Admitting to this is tough, but it comes with another admission: I reject the idea that there is something wrong with me or that my depression is a disease. In fact, I think that the whole framework of looking at mental illness solely as individual pathology is misguided. I don’t say this to minimize the pain of those who suffer from mental conditions, but rather as part of an attempt to re-examine mental health from a perspective that is more humanistic, taking into account the interconnectedness of human beings and their cultures. This is not an attempt to project my experience onto others: I understand that every individual’s subjective mental experience is unique. It is simply an attempt to examine mental health from a different viewpoint, one that acknowledges the symptoms in the individual but places the causes at the level of society. Possibly by looking at mental health in a new way we will be able to discover new solutions.

Mental health is a hot-button issue these days. Rates of depression, anxiety and other mental disorders have been on the rise, and the trend is particularly striking in young people. The suicide rate continues to increase. Unfortunately, the numbers show that even as new drugs and new techniques for treatment are developed, mental illness continues to proliferate. So where are we going wrong?

The generally accepted narrative tells us that mental health problems are rooted in individual pathologies. From this perspective it makes sense to look at brain chemistry or genetics or family relationships as the source of mental illness.
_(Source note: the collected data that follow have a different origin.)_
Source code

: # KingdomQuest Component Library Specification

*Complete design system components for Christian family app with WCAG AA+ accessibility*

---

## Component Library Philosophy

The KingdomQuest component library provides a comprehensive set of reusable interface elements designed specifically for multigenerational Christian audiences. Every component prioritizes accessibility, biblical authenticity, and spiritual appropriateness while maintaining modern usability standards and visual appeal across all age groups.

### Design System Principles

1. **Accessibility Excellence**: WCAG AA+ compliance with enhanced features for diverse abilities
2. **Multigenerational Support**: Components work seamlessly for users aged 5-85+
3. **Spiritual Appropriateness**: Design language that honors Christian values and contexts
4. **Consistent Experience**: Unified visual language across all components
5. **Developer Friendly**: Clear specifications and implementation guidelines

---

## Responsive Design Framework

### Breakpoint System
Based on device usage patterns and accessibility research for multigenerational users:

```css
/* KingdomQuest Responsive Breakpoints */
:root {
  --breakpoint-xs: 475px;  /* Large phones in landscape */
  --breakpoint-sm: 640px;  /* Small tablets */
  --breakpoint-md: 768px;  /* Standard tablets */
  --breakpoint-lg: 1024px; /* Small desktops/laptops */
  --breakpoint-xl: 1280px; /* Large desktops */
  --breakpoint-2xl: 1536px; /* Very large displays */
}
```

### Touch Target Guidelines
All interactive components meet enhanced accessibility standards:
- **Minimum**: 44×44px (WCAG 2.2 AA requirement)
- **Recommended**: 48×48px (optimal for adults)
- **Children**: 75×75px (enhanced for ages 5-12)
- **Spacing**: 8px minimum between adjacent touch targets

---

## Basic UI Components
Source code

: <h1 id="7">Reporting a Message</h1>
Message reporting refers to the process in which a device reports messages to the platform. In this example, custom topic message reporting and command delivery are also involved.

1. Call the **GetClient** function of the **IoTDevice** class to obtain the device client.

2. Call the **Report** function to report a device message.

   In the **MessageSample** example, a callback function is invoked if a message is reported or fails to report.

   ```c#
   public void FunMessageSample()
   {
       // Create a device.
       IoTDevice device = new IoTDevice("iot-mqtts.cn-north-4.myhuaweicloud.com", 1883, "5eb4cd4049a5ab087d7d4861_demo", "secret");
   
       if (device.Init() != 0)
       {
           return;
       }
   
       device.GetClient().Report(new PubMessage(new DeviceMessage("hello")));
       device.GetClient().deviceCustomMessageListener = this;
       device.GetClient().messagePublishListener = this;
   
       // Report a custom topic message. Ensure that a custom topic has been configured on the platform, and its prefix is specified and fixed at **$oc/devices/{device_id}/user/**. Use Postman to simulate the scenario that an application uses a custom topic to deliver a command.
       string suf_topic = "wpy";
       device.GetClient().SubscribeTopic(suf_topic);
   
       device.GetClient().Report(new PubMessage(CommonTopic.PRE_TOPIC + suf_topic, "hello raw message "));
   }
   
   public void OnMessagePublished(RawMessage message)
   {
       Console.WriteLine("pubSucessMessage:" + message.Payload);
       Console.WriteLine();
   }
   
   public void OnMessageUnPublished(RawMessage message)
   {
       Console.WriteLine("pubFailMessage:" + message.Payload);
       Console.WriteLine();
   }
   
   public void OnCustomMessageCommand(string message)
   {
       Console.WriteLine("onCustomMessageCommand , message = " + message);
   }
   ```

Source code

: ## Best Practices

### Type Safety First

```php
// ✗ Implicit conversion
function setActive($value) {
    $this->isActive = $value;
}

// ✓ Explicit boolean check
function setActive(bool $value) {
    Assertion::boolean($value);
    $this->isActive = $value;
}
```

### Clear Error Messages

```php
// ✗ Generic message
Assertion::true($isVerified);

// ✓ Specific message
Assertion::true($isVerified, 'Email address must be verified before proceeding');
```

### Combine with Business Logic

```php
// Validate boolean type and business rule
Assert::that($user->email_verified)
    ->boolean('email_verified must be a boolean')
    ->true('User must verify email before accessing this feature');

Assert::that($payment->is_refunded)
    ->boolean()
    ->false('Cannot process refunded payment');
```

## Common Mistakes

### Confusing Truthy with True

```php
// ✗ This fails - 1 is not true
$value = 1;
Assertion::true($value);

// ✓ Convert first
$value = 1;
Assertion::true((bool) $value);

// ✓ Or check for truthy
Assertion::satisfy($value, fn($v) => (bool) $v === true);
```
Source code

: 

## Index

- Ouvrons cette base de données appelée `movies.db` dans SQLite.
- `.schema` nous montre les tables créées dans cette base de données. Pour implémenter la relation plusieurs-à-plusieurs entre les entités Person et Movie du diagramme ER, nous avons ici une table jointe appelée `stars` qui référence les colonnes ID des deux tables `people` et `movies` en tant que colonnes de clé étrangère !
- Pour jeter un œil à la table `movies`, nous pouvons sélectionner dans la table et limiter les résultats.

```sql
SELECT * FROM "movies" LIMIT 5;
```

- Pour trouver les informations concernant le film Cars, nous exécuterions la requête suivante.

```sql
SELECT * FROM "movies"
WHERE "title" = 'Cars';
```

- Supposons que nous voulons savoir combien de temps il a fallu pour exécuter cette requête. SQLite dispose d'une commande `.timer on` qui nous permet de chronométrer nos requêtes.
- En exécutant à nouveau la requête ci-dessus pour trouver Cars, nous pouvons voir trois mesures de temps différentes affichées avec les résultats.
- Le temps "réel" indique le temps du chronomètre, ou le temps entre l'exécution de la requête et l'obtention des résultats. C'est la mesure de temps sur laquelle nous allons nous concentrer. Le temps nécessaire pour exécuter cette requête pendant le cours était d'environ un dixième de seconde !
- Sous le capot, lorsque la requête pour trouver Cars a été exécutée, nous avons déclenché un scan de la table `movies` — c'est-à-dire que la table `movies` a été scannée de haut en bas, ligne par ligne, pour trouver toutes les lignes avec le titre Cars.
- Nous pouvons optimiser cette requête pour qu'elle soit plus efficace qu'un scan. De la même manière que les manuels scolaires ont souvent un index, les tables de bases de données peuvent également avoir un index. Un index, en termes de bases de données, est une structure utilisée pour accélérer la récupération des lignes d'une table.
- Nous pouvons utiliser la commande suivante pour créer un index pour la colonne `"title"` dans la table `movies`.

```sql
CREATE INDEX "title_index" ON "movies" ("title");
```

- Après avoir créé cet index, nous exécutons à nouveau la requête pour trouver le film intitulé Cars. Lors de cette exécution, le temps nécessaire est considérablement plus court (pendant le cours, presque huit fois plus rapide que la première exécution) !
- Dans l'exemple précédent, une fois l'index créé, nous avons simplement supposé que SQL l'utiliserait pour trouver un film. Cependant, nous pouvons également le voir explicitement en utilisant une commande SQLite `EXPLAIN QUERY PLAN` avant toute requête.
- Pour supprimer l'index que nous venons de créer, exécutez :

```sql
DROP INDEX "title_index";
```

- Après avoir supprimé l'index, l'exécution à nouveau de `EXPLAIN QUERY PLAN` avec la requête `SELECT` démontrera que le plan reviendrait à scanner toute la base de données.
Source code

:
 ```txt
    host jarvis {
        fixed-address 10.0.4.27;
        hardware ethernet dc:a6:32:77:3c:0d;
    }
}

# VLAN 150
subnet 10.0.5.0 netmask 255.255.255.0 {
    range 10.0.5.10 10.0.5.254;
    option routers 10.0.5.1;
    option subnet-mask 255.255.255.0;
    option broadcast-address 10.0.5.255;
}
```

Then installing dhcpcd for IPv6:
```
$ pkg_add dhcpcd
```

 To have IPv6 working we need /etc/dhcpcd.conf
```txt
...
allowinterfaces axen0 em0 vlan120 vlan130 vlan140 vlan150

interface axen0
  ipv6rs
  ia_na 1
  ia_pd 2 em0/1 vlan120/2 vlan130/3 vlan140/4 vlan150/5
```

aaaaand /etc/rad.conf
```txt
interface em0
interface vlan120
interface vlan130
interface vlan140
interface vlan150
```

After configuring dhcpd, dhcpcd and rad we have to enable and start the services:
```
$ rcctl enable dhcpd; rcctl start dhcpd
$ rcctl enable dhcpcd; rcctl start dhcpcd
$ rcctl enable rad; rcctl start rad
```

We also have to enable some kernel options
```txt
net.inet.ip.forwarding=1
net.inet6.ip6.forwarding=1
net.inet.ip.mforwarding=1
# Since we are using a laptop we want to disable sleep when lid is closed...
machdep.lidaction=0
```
While these factors certainly play an important role, the problem is deeper than this. To fully understand what is going on requires a broader view that encompasses cultural and sociological factors. What are the effects of our globalized society and the culture that it creates on the mental health and behavior of individuals within that culture? After all, as human beings we are biological organisms operating in a complex ecosystem, and just like all other living organisms our behavior is at least in part a response to our environment.

The anthropologist and psychologist Gregory Bateson is known for his theory of the “ecology of mind”, which posits that human behavior can’t be separated from its cultural context. The two are highly interconnected , and are constantly feeding back into one another. In order to analyze the individual elements of a system we need to understand their relation to the whole.

From this ecological, interconnected viewpoint, it is impossible to see individual pathologies as the cause of our society’s mental health crisis: if mental health and behavior are continuously influenced by cultural factors, then a high percentage of mental illness in a population could be indicative of sicknesses not just in individuals, but in society as a whole.